Another friend of mine swears by Ambien, and takes it every night before bed.

And, I see a pattern in the acquisition and use of drugs as something to cure what we call, “The Human Condition.” Anxiety, panic-attacks, fear. Some of us call it life.

The more I grow up, the more I notice that in some facet or another, everyone is trying to tame their human condition. Chocolate, sweets, hugs, sex, heroin, pot, electronics, vitamins, healthy food, running. We all, subconsciously, or not, are in a perpetual state of altering our state of consciousness.

I take my daily dose of vitamins, heart medication, and 150 oz. of water for the day, to alleviate my symptoms of dysautonomia. I feel better doing it.

This is all related to the recent death of a 102 year old scientist and experienced psychedelic user, Dr.

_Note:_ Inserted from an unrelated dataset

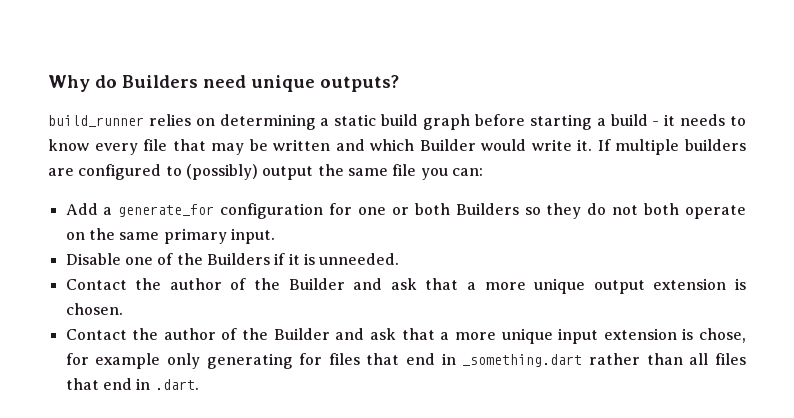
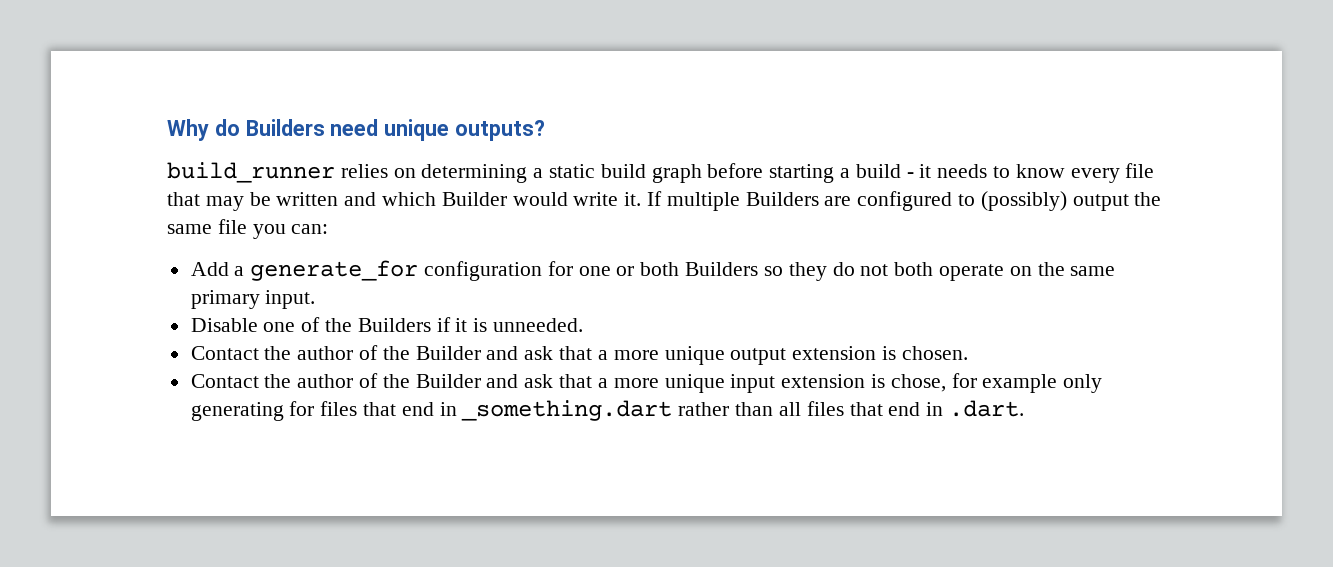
[685,139,746,151] builders -> [745,192,819,206] Builders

Albert Hoffman: the inventor of LSD. He used it continuously until his death, at the ripe old age of 102.

The thing that makes me laugh, is how such a safe substance was classified so terribly - yet I can go and purchase liver poisoning alcohol and lung cancer inducing cigarettes almost any moment of the day and at almost every corner.

I’ve got great respect for the man, not because I have done LSD, but because he believed in himself and spit into the wind that is society.

The troubling part about life, is that as you grow up, you realize that everyone seems to be running from a bad emotion to a good one, trying to manage their level of happiness. So why is it, that the “Human Condition” is such? Why is it so troubling for the world to “just be.”

I’ve always been curious why everyone is so dramatic about life and not truthful to themselves about how concrete yet wondrous and fragile the world is. Not to say I haven’t had my share of selfish indulgence, both good and bad - but I always have been curious why everyone alive today isn’t grateful for just being here.

And then I watched a movie about a grown man dating a blow-up doll. And in it I gained a really prolific yet utterly cliché piece of advice: growing up is about doing the right thing for everybody, no matter what.

Lars and the Real Girl was good, but the advice it gave was spot on. I’m getting married in 5 days and for once in my life I feel like I’m growing up.